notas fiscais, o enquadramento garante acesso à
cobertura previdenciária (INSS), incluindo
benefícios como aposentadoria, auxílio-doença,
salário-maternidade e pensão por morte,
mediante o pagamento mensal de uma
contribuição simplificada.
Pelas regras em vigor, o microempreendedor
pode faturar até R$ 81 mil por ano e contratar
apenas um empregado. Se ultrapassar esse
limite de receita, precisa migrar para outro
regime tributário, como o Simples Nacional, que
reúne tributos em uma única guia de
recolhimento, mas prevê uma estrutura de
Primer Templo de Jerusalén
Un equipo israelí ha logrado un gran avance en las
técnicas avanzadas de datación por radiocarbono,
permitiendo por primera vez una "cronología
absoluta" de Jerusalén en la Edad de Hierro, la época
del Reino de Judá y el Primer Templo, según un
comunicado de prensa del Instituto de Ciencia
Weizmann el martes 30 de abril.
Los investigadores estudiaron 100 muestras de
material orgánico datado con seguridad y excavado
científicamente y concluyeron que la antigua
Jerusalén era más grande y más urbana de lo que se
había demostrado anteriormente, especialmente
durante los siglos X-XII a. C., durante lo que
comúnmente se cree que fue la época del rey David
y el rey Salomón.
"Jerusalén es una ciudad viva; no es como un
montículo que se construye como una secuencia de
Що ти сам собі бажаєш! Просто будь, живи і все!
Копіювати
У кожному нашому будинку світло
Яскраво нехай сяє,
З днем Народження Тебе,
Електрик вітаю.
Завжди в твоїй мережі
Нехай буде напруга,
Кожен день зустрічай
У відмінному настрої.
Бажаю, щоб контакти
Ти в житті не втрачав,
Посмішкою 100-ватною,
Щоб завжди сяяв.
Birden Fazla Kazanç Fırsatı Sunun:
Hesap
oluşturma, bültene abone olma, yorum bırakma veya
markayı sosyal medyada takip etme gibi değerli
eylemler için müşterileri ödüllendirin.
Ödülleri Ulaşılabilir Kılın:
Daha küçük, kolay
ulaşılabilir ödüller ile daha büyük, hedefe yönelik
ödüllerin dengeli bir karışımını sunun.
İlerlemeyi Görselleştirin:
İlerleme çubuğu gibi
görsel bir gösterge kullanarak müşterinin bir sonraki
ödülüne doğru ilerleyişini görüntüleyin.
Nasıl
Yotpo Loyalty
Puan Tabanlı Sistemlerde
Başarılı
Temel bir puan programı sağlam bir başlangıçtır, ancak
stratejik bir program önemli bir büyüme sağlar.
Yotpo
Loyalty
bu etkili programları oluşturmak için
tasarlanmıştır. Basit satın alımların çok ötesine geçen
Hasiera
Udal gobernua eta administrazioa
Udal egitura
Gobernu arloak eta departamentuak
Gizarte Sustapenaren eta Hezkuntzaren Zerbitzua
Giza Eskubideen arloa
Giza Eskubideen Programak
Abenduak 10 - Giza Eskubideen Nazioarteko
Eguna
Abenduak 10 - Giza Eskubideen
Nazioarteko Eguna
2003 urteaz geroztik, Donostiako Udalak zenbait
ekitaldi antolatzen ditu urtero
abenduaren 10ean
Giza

Task objective: Write out every line of the material above verbatim, keeping each line break in place.

Exercise result:
notas fiscais, o enquadramento garante acesso à
cobertura previdenciária (INSS), incluindo
benefícios como aposentadoria, auxílio-doença,
salário-maternidade e pensão por morte,
mediante o pagamento mensal de uma
contribuição simplificada.
Pelas regras em vigor, o microempreendedor
pode faturar até R$ 81 mil por ano e contratar
apenas um empregado. Se ultrapassar esse
limite de receita, precisa migrar para outro
regime tributário, como o Simples Nacional, que
reúne tributos em uma única guia de
recolhimento, mas prevê uma estrutura de
Primer Templo de Jerusalén
Un equipo israelí ha logrado un gran avance en las
técnicas avanzadas de datación por radiocarbono,
permitiendo por primera vez una "cronología
absoluta" de Jerusalén en la Edad de Hierro, la época
del Reino de Judá y el Primer Templo, según un
comunicado de prensa del Instituto de Ciencia
Weizmann el martes 30 de abril.
Los investigadores estudiaron 100 muestras de
material orgánico datado con seguridad y excavado
científicamente y concluyeron que la antigua
Jerusalén era más grande y más urbana de lo que se
había demostrado anteriormente, especialmente
durante los siglos X-XII a. C., durante lo que
comúnmente se cree que fue la época del rey David
y el rey Salomón.
"Jerusalén es una ciudad viva; no es como un
montículo que se construye como una secuencia de
Що ти сам собі бажаєш! Просто будь, живи і все!
Копіювати
У кожному нашому будинку світло
Яскраво нехай сяє,
З днем Народження Тебе,
Електрик вітаю.
Завжди в твоїй мережі
Нехай буде напруга,
Кожен день зустрічай
У відмінному настрої.
Бажаю, щоб контакти
Ти в житті не втрачав,
Посмішкою 100-ватною,
Щоб завжди сяяв.
Birden Fazla Kazanç Fırsatı Sunun:
Hesap
oluşturma, bültene abone olma, yorum bırakma veya
markayı sosyal medyada takip etme gibi değerli
eylemler için müşterileri ödüllendirin.
Ödülleri Ulaşılabilir Kılın:
Daha küçük, kolay
ulaşılabilir ödüller ile daha büyük, hedefe yönelik
ödüllerin dengeli bir karışımını sunun.
İlerlemeyi Görselleştirin:
İlerleme çubuğu gibi
görsel bir gösterge kullanarak müşterinin bir sonraki
ödülüne doğru ilerleyişini görüntüleyin.
Nasıl
Yotpo Loyalty
Puan Tabanlı Sistemlerde
Başarılı
Temel bir puan programı sağlam bir başlangıçtır, ancak
stratejik bir program önemli bir büyüme sağlar.
Yotpo
Loyalty
bu etkili programları oluşturmak için
tasarlanmıştır. Basit satın alımların çok ötesine geçen
Hasiera
Udal gobernua eta administrazioa
Udal egitura
Gobernu arloak eta departamentuak
Gizarte Sustapenaren eta Hezkuntzaren Zerbitzua
Giza Eskubideen arloa
Giza Eskubideen Programak
Abenduak 10 - Giza Eskubideen Nazioarteko
Eguna
Abenduak 10 - Giza Eskubideen
Nazioarteko Eguna
2003 urteaz geroztik, Donostiako Udalak zenbait
ekitaldi antolatzen ditu urtero
abenduaren 10ean
Giza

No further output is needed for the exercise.